Excerpted passage.
_____

Please ask questions when they arise
Topic Overview

Goal: To give a good idea of parallelism
   – Concepts -- looking at problems with “parallel eyes”
   – Algorithms -- different resources to work with
   – Languages -- reduce control flow; increase independence
   – Hardware -- the challenge is communication, not instruction execution
   – Programming -- describe the computation without saying it sequentially

Why study parallelism?

• For most user applications sequential computers are fast enough
• For sophisticated scientific modeling, engineering design, drug design, data mining, etc. sequential computers are too slow
• Except for fundamental breakthroughs in algorithms, parallelism is the only known method for greater speed beyond baseline sequential computation

Parallelism is interesting, too!
The Worlds Fastest Computers

- Check the site
  www.netlib.org/benchmark/top500.html
- Question: what computation is used to measure the world’s fastest computers?

Three levels of performance …
- Manufacturers claimed performance
- Benchmark measured performance
- Observed performance on interesting programs

Types of Parallelism

Parallelism is a standard technique in computer science … think of examples

- Pipelining In Processor Design
  - The next instruction is fetched before the current instruction is completed
  - In modern processors there can be 7-10 pipeline stages or more, and usually many instructions are being executed simultaneously

  Pipelining is a powerful form of parallelism
Types of Parallelism (continued)

_____

Source data.

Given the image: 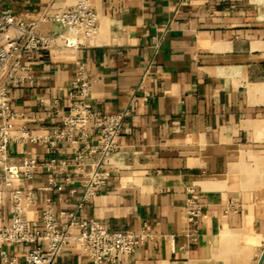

_____

Instructions.
#1 Print the passage of the parallelism lecture notes from "Why study parallelism?" up to and including "world’s fastest computers?".
#2 Continue the lecture notes on parallelism from the point where they stop.
This material was taken from a different source than the parallelism lecture notes.

Final answers.
#1
Why study parallelism?

• For most user applications sequential computers are fast enough
• For sophisticated scientific modeling, engineering design, drug design, data mining, etc. sequential computers are too slow
• Except for fundamental breakthroughs in algorithms, parallelism is the only known method for greater speed beyond baseline sequential computation

Parallelism is interesting, too!
The Worlds Fastest Computers

- Check the site
  www.netlib.org/benchmark/top500.html
- Question: what computation is used to measure the world’s fastest computers?

#2
• Overlapping computation and communication
  – Web browsers construct the page and display it in incomplete form while the images are being downloaded
  – Operating systems switch tasks while pages are being fetched in response to a page fault

Overlapping comp/comm is a powerful technique

Types of Parallelism (continued)

• Partition task into many independent subproblems
  – Factoring and Monte Carlo simulation can be partitioned into many independent subproblems
  – Solve each subproblem, report results to Master task, which records results
  – “Searching” problems can be especially successful compared to sequential computers

Partitioning into subproblems is a powerful technique
Summary of Parallelism Types

• Most parallelism is a complex combination of these and similar techniques …
  – Algorithms are not easy to classify
  – We will learn algorithms to illustrate these ideas
  – In designing algorithms we seek scalable parallelism …

Scalable parallelism means that an algorithm is designed so it can use “any” number of processors.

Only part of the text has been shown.